Diskriminierung und Mobbing an der Schule
- 11 % der bisexuellen und 23 % der pansexuellen Personen wurden in den letzten 12 Monaten durch Personal einer Schule / Universität diskriminiert.
- Bei 14 % der bisexuellen und 12 % der pansexuellen Befragten hat der letzte Diskriminierungsvorfall an der Schule / Universität stattgefunden.

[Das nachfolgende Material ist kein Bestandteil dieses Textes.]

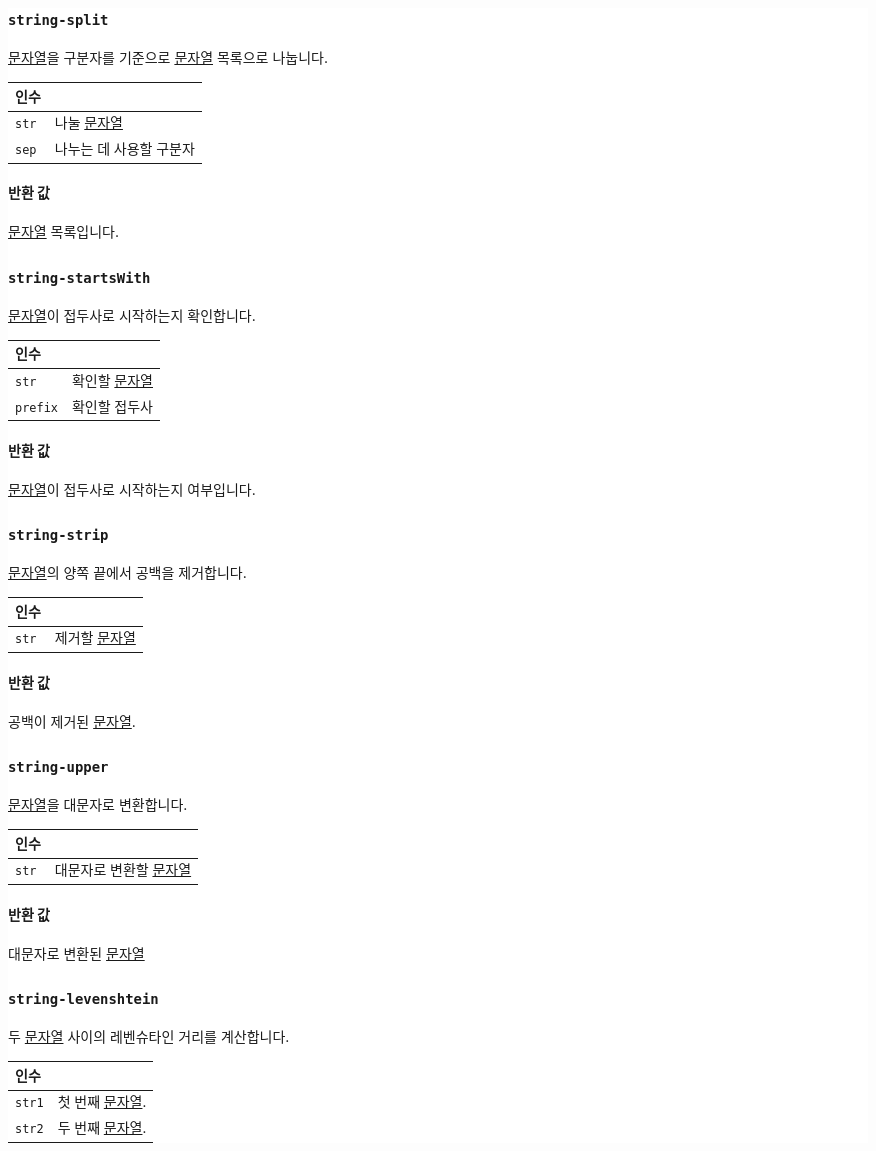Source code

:<h3 id="string-split"><code>string-split</code></h3>

[문자열](https://docs.wandb.ai/ref/weave/string)을 구분자를 기준으로 [문자열](https://docs.wandb.ai/ref/weave/string) 목록으로 나눕니다.

| 인수 |  |
| :--- | :--- |
| `str` | 나눌 [문자열](https://docs.wandb.ai/ref/weave/string) |
| `sep` | 나누는 데 사용할 구분자 |

#### 반환 값
[문자열](https://docs.wandb.ai/ref/weave/string) 목록입니다.

<h3 id="string-startsWith"><code>string-startsWith</code></h3>

[문자열](https://docs.wandb.ai/ref/weave/string)이 접두사로 시작하는지 확인합니다.

| 인수 |  |
| :--- | :--- |
| `str` | 확인할 [문자열](https://docs.wandb.ai/ref/weave/string) |
| `prefix` | 확인할 접두사 |

#### 반환 값
[문자열](https://docs.wandb.ai/ref/weave/string)이 접두사로 시작하는지 여부입니다.

<h3 id="string-strip"><code>string-strip</code></h3>

[문자열](https://docs.wandb.ai/ref/weave/string)의 양쪽 끝에서 공백을 제거합니다.

| 인수 |  |
| :--- | :--- |
| `str` | 제거할 [문자열](https://docs.wandb.ai/ref/weave/string) |

#### 반환 값
공백이 제거된 [문자열](https://docs.wandb.ai/ref/weave/string).

<h3 id="string-upper"><code>string-upper</code></h3>

[문자열](https://docs.wandb.ai/ref/weave/string)을 대문자로 변환합니다.

| 인수 |  |
| :--- | :--- |
| `str` | 대문자로 변환할 [문자열](https://docs.wandb.ai/ref/weave/string) |

#### 반환 값
대문자로 변환된 [문자열](https://docs.wandb.ai/ref/weave/string)

<h3 id="string-levenshtein"><code>string-levenshtein</code></h3>

두 [문자열](https://docs.wandb.ai/ref/weave/string) 사이의 레벤슈타인 거리를 계산합니다.

| 인수 |  |
| :--- | :--- |
| `str1` | 첫 번째 [문자열](https://docs.wandb.ai/ref/weave/string). |
| `str2` | 두 번째 [문자열](https://docs.wandb.ai/ref/weave/string). |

- Während ihrer Schulzeit wurden 62 % der bisexuellen und 64 % der pansexuellen Personen von Mitschüler*innen beleidigt, bedroht oder lächerlich gemacht. 8 % der bisexuellen und 12 % der pansexuellen Befragten erfuhren dies von Lehrkräften oder anderem Schulpersonal.
- 23 % der bisexuellen und 31 % der pansexuellen Personen haben in der Schule oft oder immer gegen sie gerichtete negative Kommentare oder negatives Verhalten erlebt.

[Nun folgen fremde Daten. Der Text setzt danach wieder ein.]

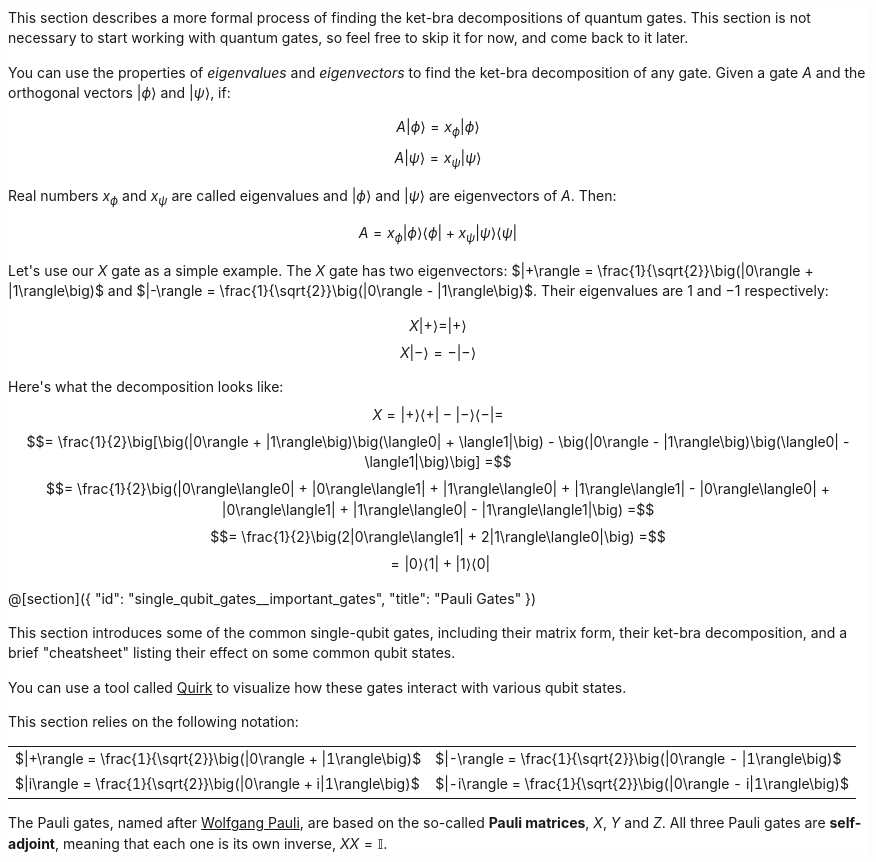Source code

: This section describes a more formal process of finding the ket-bra decompositions of quantum gates. This section is not necessary to start working with quantum gates, so feel free to skip it for now, and come back to it later.

You can use the properties of _eigenvalues_ and _eigenvectors_ to find the ket-bra decomposition of any gate. Given a gate $A$ and the orthogonal vectors $|\phi\rangle$ and $|\psi\rangle$, if:

$$A|\phi\rangle = x_\phi|\phi\rangle$$
$$A|\psi\rangle = x_\psi|\psi\rangle$$

Real numbers $x_\phi$ and $x_\psi$ are called eigenvalues and $|\phi\rangle$ and $|\psi\rangle$ are eigenvectors of $A$. Then:

$$A = x_\phi|\phi\rangle\langle\phi| + x_\psi|\psi\rangle\langle\psi|$$

Let's use our $X$ gate as a simple example. The $X$ gate has two eigenvectors: $|+\rangle = \frac{1}{\sqrt{2}}\big(|0\rangle + |1\rangle\big)$ and $|-\rangle = \frac{1}{\sqrt{2}}\big(|0\rangle - |1\rangle\big)$. Their eigenvalues are $1$ and $-1$ respectively:

$$X|+\rangle = |+\rangle$$
$$X|-\rangle = -|-\rangle$$

Here's what the decomposition looks like:
$$X = |+\rangle\langle+| - |-\rangle\langle-| =$$
$$= \frac{1}{2}\big[\big(|0\rangle + |1\rangle\big)\big(\langle0| + \langle1|\big) - \big(|0\rangle - |1\rangle\big)\big(\langle0| - \langle1|\big)\big] =$$
$$= \frac{1}{2}\big(|0\rangle\langle0| + |0\rangle\langle1| + |1\rangle\langle0| + |1\rangle\langle1| - |0\rangle\langle0| + |0\rangle\langle1| + |1\rangle\langle0| - |1\rangle\langle1|\big) =$$
$$= \frac{1}{2}\big(2|0\rangle\langle1| + 2|1\rangle\langle0|\big) =$$
$$= |0\rangle\langle1| + |1\rangle\langle0|$$

@[section]({
    "id": "single_qubit_gates__important_gates",
    "title": "Pauli Gates"
})

This section introduces some of the common single-qubit gates, including their matrix form, their ket-bra decomposition, and a brief "cheatsheet" listing their effect on some common qubit states.

You can use a tool called <a href="https://algassert.com/quirk" target="_blank">Quirk</a> to visualize how these gates interact with various qubit states.

This section relies on the following notation:

<table>
  <tr>
    <td>$|+\rangle = \frac{1}{\sqrt{2}}\big(|0\rangle + |1\rangle\big)$</td>
    <td>$|-\rangle = \frac{1}{\sqrt{2}}\big(|0\rangle - |1\rangle\big)$</td>
  </tr>
  <tr>
    <td>$|i\rangle = \frac{1}{\sqrt{2}}\big(|0\rangle + i|1\rangle\big)$</td>
    <td>$|-i\rangle = \frac{1}{\sqrt{2}}\big(|0\rangle - i|1\rangle\big)$</td>
  </tr>
</table>

The Pauli gates, named after <a href="https://en.wikipedia.org/wiki/Wolfgang_Pauli" target="_blank">Wolfgang Pauli</a>, are based on the so-called **Pauli matrices**, $X$, $Y$ and $Z$. All three Pauli gates are **self-adjoint**, meaning that each one is its own inverse, $XX = \mathbb{I}$.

Unterstützung aus dem Umfeld
- Dass in der Schulzeit jemand sie und ihre Rechte als queere Personen unterstützt und verteidigt hätte erlebten 32 % der bisexuellen und 27 % der pansexuellen Befragten immer oder oft. Bei 33 % der bisexuellen und 40 % der pansexuellen Personen war dies nie der Fall.
- 63 % der bisexuellen und 68 % der pansexuellen Befragten geben an, dass an ihrer Schule nie LSBTIQ*-Themen adressiert worden sind.